• **Obiettivo A**: Riscrivi in un elenco puntato il paragrafo dell'articolo sul contraddittorio preventivo che comincia con «Ora con il nuovo corso del governo Meloni». Conservane i fatti principali.
• **Obiettivo B**: Elenca i reati che l'articolo sul contraddittorio preventivo indica come esclusi dall'interrogatorio prima dell'arresto.
• **Obiettivo C**: Secondo l'articolo sul contraddittorio preventivo, entro quale termine il giudice doveva sentire l'arrestato in base all'art. 294 del codice di procedura penale?

• **Testo fornito**:
────────────────

29/09/2024 – Ogni mattina, un indagato che è stato interrogato da un giudice, si sveglia e sa che quello potrebbe essere il giorno del suo arresto. Oppure no.Succede da una settimana all’amministratore unico della società pubblica umbra di rifiuti “So.Ge.Pu. Spa”, Cristian Goracci. Lui, con altri due coindagati in un’inchiesta per corruzione della Procura di Perugia, vive con una spada di Damocle sulla testa. Finirà in carcere oppure no? Quello che lo riguarda è, infatti, uno dei primi casi di “contraddittorio preventivo”. Si tratta della norma, prevista dalla riforma Nordio, in base alla quale in caso di pericolo di reiterazione del reato ed esclusi alcuni delitti, l’indagato – sul quale pende una richiesta di misura cautelare – deve essere sentito prima della decisione del giudice. È successo a Goracci di essere interrogato, ma anche ad altri. Ieri non c’era la decisione. E questo perché la norma appena varata manca di un termine entro il quale il Tribunale è obbligato ad esprimersi. Non c’è un limite. Come invece era previsto, ad esempio, dall’articolo 294 del codice di procedura penale: qui si stabiliva che, dopo la misura cautelare, il giudice doveva sentire l’arrestato non oltre 5 giorni dall’inizio dell’esecuzione della custodia.
Ora con il nuovo corso del governo Meloni tutto è ribaltato: in determinate situazioni viene prima l’interrogatorio e poi l’eventuale arresto. Ovviamente ciò non è previsto per una serie di reati (mafia, estorsioni, terrorismo, rapine, violenze sessuali, stalking) o nel caso in cui vi sia pericolo di fuga o di inquinamento probatorio: qui l’arresto è ancora a sorpresa. Non lo sarà più però per altri delitti, come la corruzione (sempre qualora vi sia il solo pericolo di reiterazione del reato). Che poi sono le tipiche inchieste che coinvolgono colletti bianchi e politici. C’è dunque il caso di Goracci e degli altri indagati dell’inchiesta perugina. Il 5 settembre si sono visti recapitare un invito a presentarsi all’interrogatorio dal giudice Natalia Giubilei. Goracci “soggetto incaricato di pubblico servizio, in quanto amministratore unico della società ‘So.Ge.Pu. Spa’” è accusato, con altri, di corruzione. Secondo i pm – per citare un capo di imputazione – “riceveva indebitamente” 750 mila euro circa da Antonio Granieri, “legale rappresentante della società privata Ece srl, esercente l’attività di ‘recupero per il riciclaggio di rifiuti solidi e biomasse’, per la messa a disposizione delle proprie funzioni”.

────────────────

• **Dati forniti**:

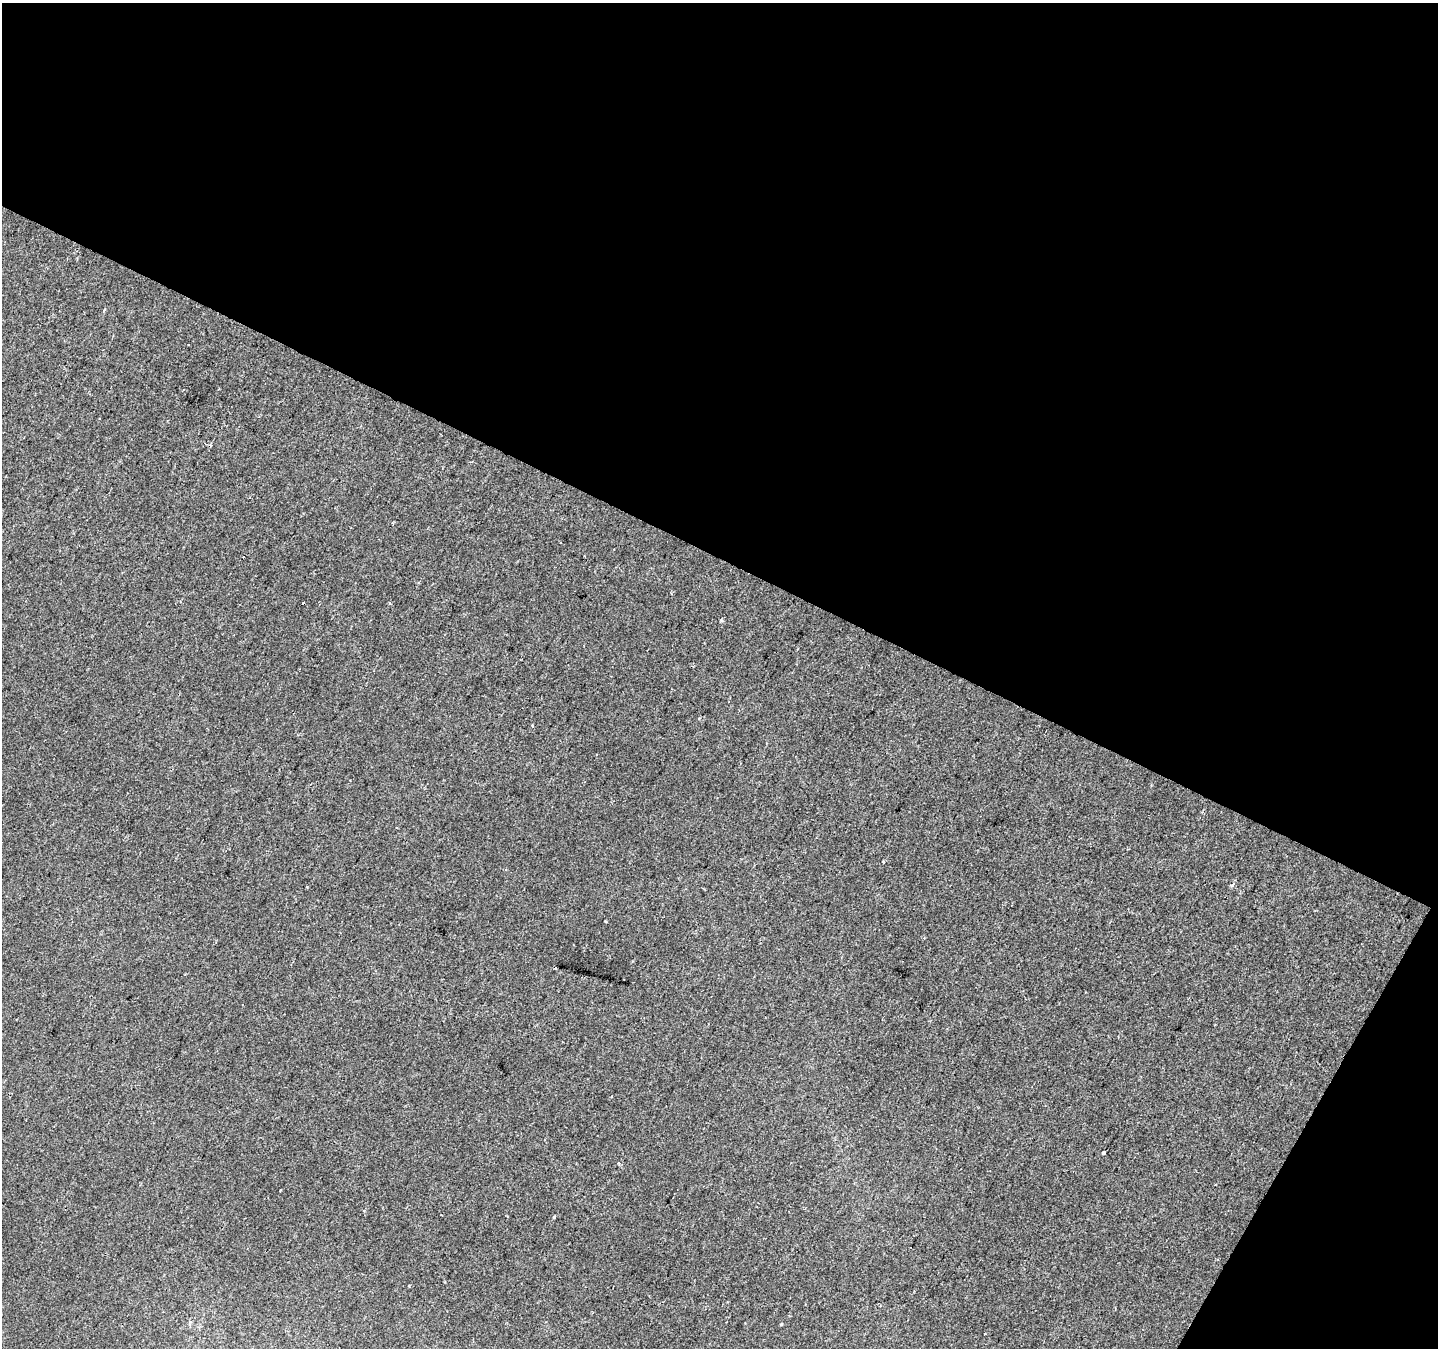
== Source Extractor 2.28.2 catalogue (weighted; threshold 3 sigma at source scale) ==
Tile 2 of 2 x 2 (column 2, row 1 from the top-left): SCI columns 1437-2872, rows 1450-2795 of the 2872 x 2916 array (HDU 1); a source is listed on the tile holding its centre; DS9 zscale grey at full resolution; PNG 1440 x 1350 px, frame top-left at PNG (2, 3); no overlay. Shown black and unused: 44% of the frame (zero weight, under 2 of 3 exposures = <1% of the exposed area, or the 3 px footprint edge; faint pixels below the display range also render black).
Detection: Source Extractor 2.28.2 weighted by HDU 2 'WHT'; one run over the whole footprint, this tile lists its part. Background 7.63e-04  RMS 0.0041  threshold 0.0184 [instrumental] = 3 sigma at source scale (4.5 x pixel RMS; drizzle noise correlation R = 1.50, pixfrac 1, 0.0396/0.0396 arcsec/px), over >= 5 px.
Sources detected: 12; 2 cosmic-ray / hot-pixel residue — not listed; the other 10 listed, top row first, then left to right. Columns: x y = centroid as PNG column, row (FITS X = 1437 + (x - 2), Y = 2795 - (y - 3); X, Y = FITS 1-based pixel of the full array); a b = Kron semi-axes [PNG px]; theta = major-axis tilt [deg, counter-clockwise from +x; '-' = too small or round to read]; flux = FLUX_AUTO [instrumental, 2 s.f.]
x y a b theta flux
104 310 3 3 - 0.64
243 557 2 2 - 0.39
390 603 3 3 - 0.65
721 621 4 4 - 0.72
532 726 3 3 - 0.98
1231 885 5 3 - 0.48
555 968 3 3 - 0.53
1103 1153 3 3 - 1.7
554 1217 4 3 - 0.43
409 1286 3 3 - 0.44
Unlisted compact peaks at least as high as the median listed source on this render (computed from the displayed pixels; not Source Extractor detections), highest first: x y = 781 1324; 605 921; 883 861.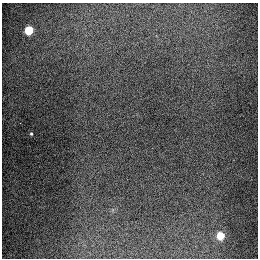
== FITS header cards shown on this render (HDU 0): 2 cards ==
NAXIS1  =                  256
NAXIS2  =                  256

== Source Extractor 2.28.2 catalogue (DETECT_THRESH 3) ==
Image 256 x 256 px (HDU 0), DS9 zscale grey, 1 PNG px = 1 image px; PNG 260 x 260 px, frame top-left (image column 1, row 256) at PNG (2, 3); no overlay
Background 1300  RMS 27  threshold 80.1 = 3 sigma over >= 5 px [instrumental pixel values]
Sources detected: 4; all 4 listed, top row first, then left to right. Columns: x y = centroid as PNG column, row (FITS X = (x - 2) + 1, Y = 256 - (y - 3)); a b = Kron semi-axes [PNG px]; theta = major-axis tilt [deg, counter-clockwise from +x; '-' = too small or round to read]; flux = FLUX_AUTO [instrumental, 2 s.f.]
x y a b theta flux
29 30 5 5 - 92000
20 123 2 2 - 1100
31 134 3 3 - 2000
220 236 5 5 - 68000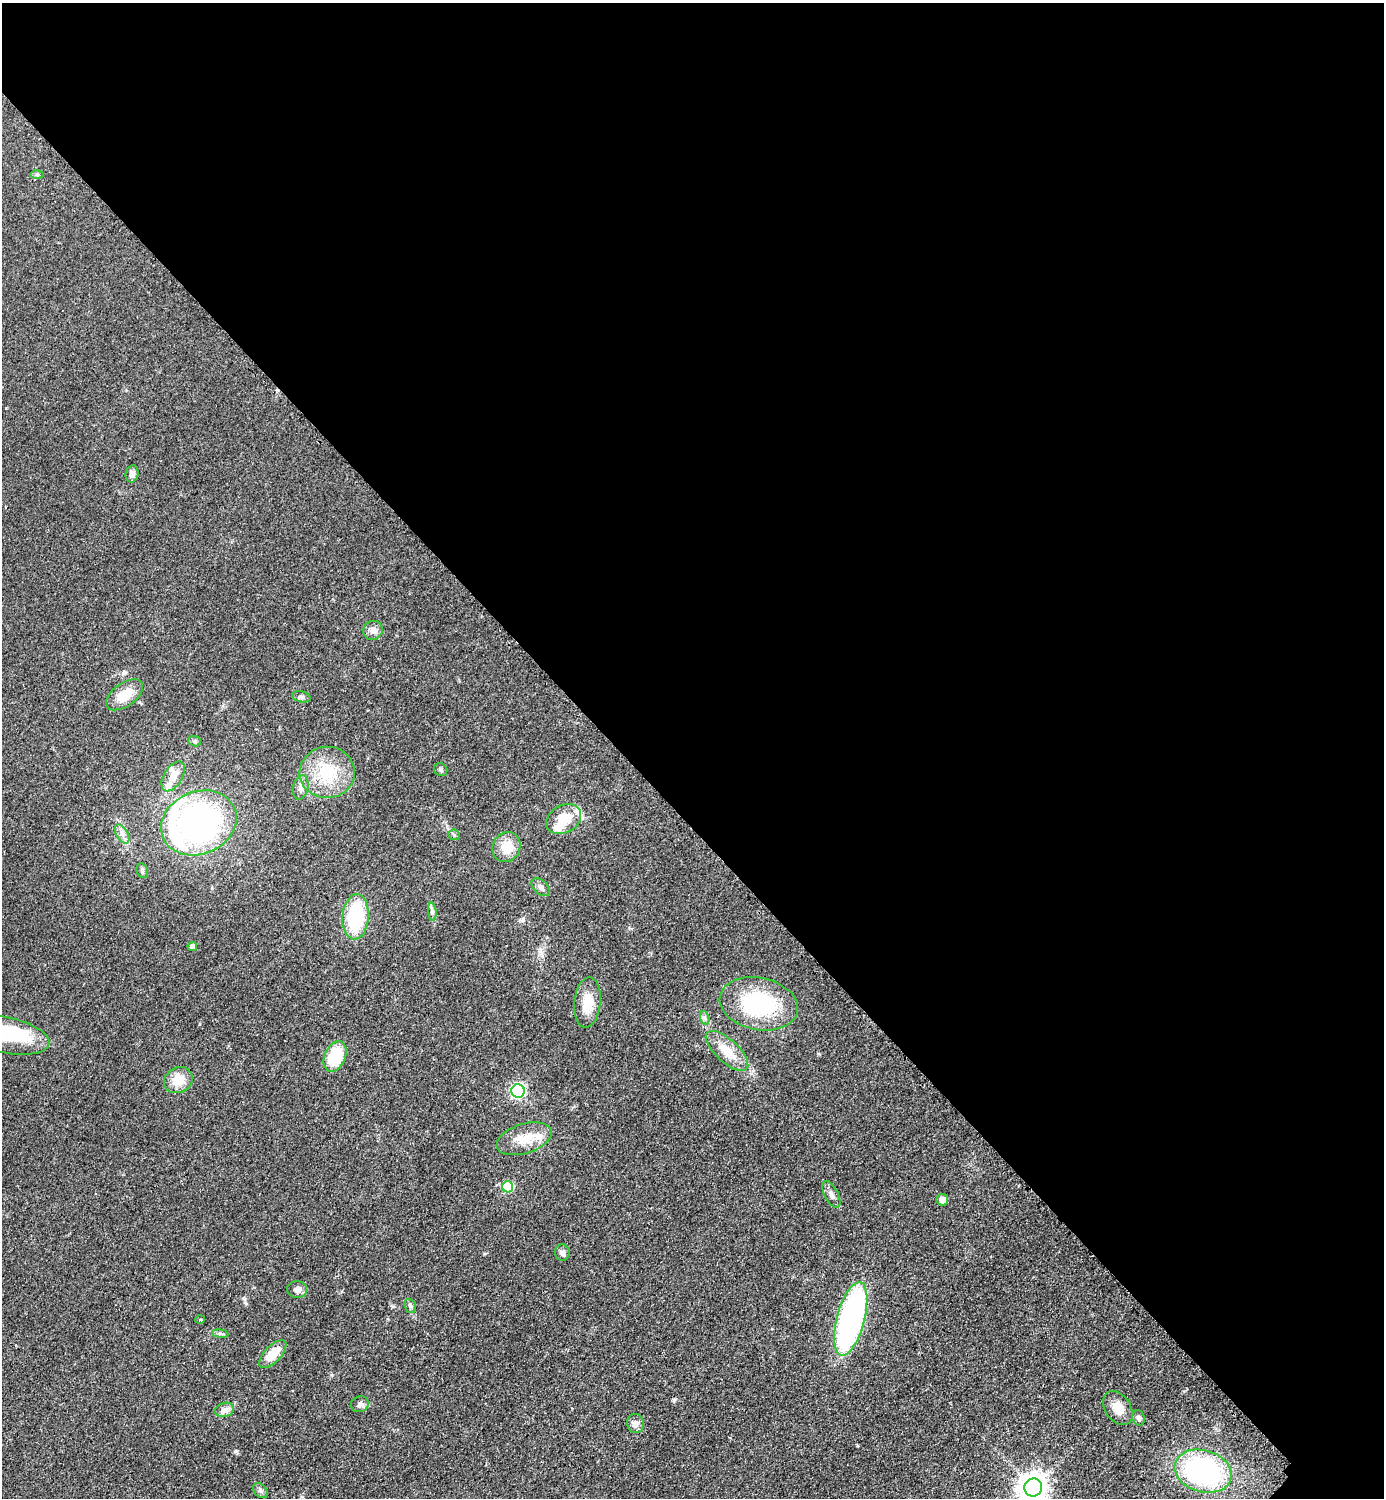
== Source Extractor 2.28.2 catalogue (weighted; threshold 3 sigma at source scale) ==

────────────────

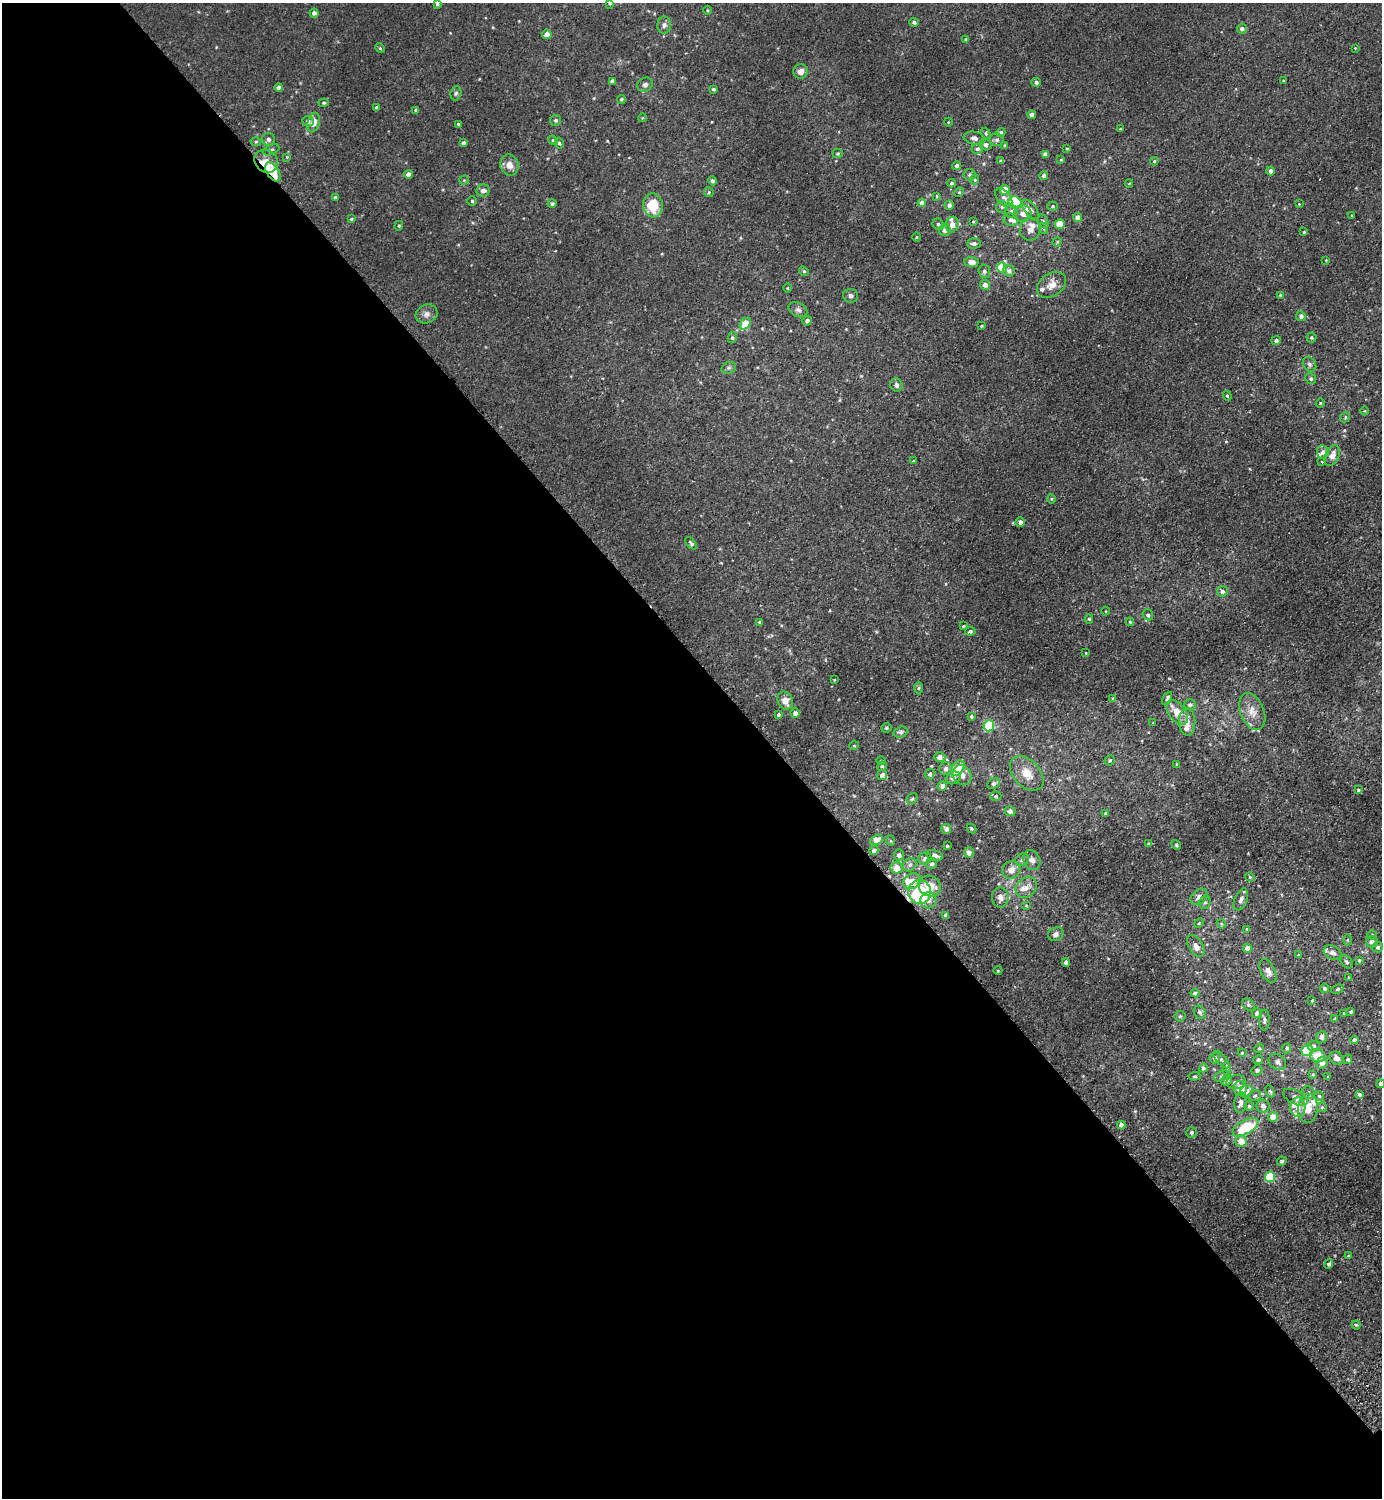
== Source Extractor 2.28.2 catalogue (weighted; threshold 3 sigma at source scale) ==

────────────────

• **Risposta completa A**:
- Con il governo Meloni, in determinate situazioni l'interrogatorio viene prima dell'eventuale arresto.
- Questo non vale per mafia, estorsioni, terrorismo, rapine, violenze sessuali e stalking, né quando c'è pericolo di fuga o di inquinamento probatorio. In questi casi l'arresto resta a sorpresa.
- Per altri delitti, come la corruzione, l'arresto non sarà più a sorpresa quando c'è il solo pericolo di reiterazione del reato. Sono le tipiche inchieste che coinvolgono colletti bianchi e politici.
- Il 5 settembre Goracci e gli altri indagati dell'inchiesta perugina hanno ricevuto dalla giudice Natalia Giubilei l'invito a presentarsi all'interrogatorio.
- Goracci è incaricato di pubblico servizio in quanto amministratore unico della So.Ge.Pu. Spa ed è accusato di corruzione insieme ad altri.
- Secondo i pm avrebbe ricevuto indebitamente circa 750 mila euro da Antonio Granieri, legale rappresentante della Ece srl, per la messa a disposizione delle proprie funzioni.

• **Risposta completa B**:
- mafia
- estorsioni
- terrorismo
- rapine
- violenze sessuali
- stalking

• **Risposta completa C**: Non oltre 5 giorni dall'inizio dell'esecuzione della custodia.